EXERCISE AIM →
Rewrite the lines from the one containing "What is the maximum value shown in the chart?" through the last line, inclusive, substituting "data set" for every "series" and changing nothing else. Leave out the pictures.

►

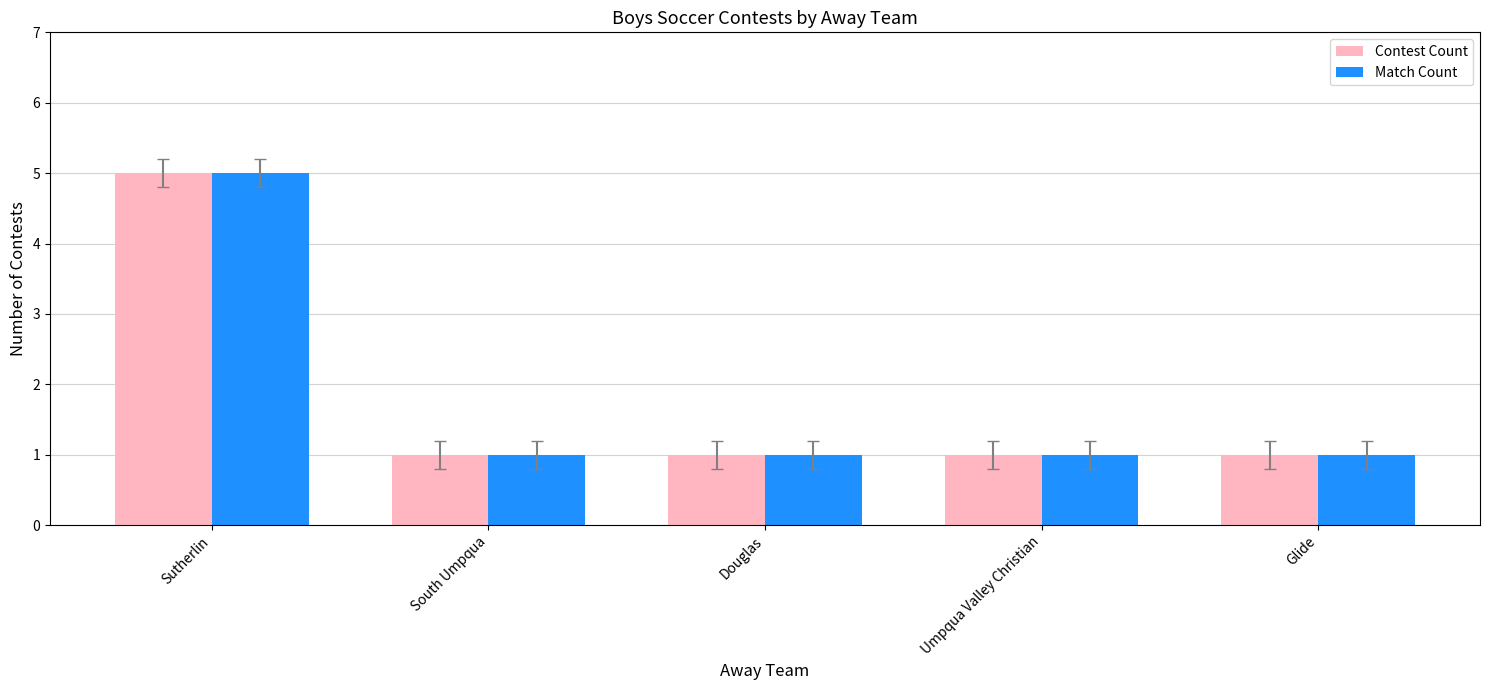

How many bars are there in each group?

2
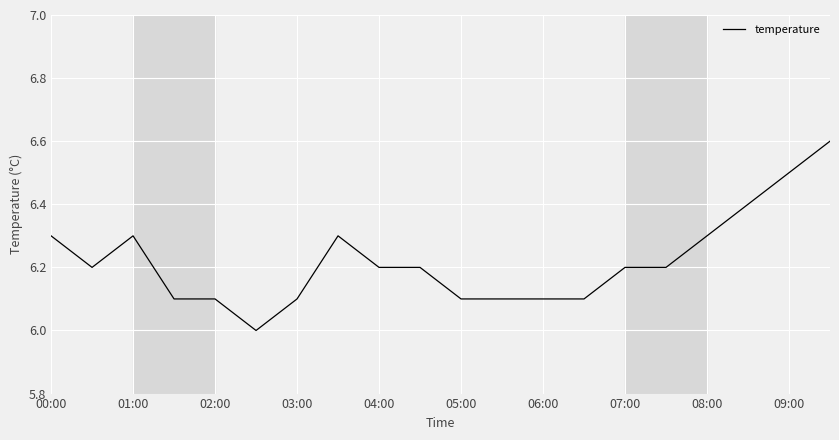

What is the maximum value shown in the chart?

6.6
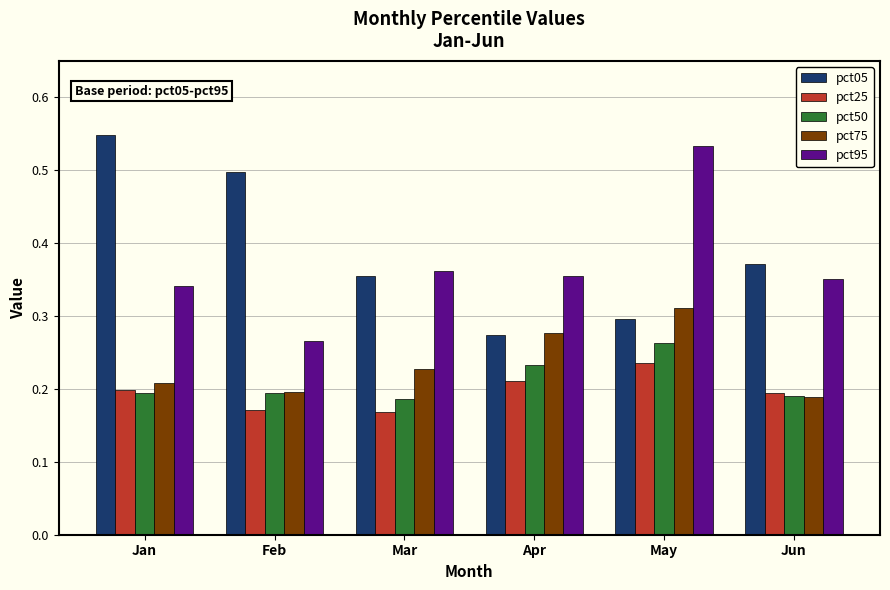

At how many categories does at least one series exceed 0?

6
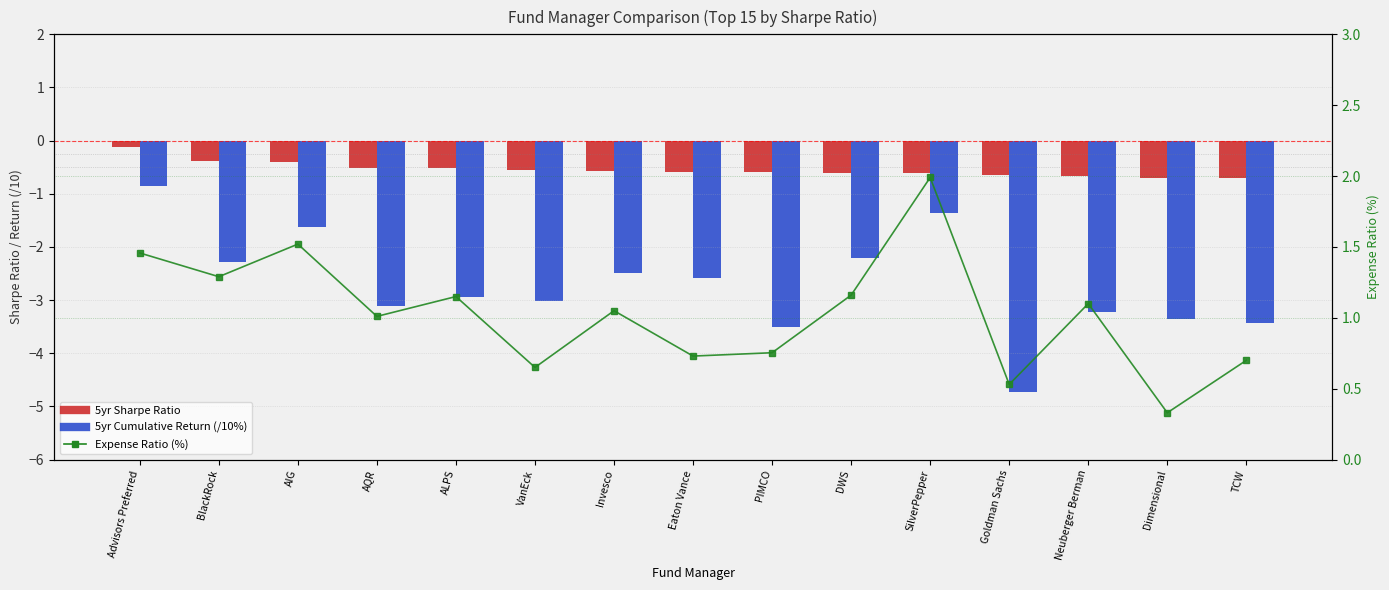

What is the value of the 5yr Sharpe Ratio bar at the 9th from the left?

-0.6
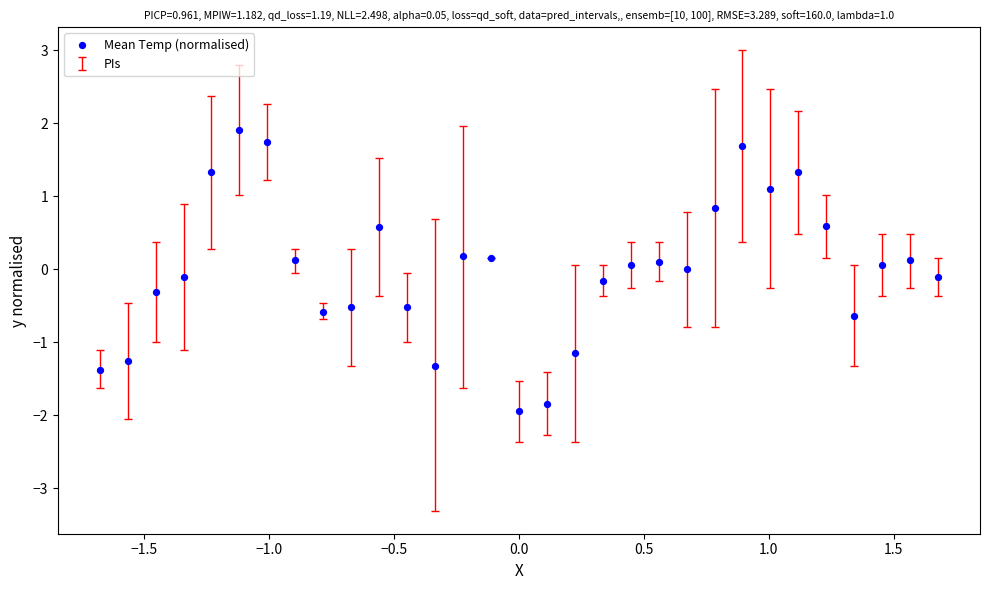

What is the range of X values (max minus min)?

3.4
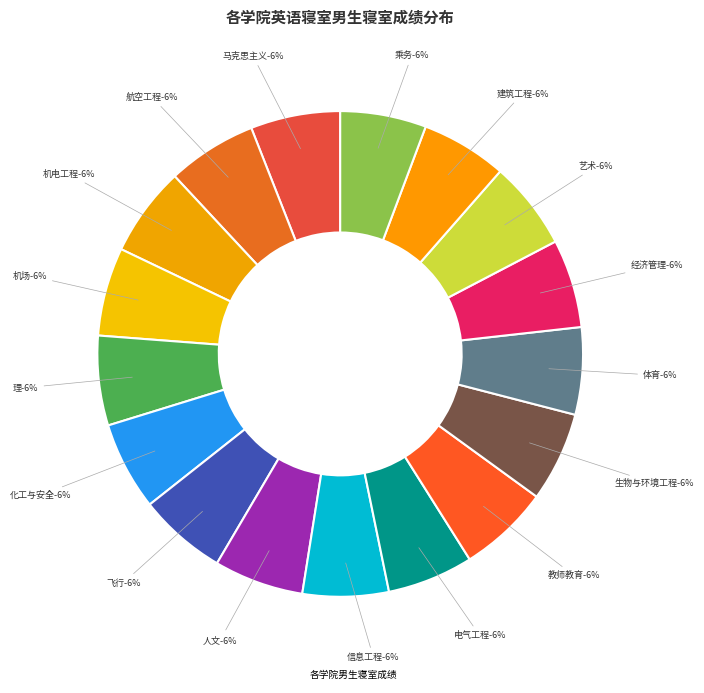

To the nearest percent, what portion does 飞行学院 represent?

6%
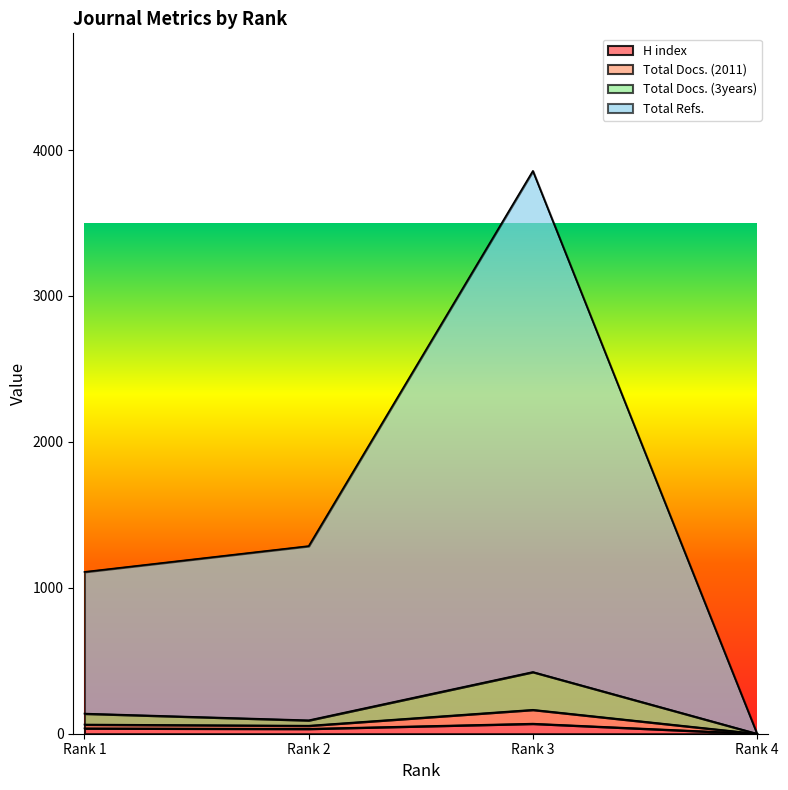

What are all the series names shown in the legend?

H index, Total Docs. (2011), Total Docs. (3years), Total Refs.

◄

RESPONSE BOX →
What is the maximum value shown in the chart?

6.6

At how many categories does at least one data set exceed 0?

6

What is the value of the 5yr Sharpe Ratio bar at the 9th from the left?

-0.6

What is the range of X values (max minus min)?

3.4

To the nearest percent, what portion does 飞行学院 represent?

6%

What are all the data set names shown in the legend?

H index, Total Docs. (2011), Total Docs. (3years), Total Refs.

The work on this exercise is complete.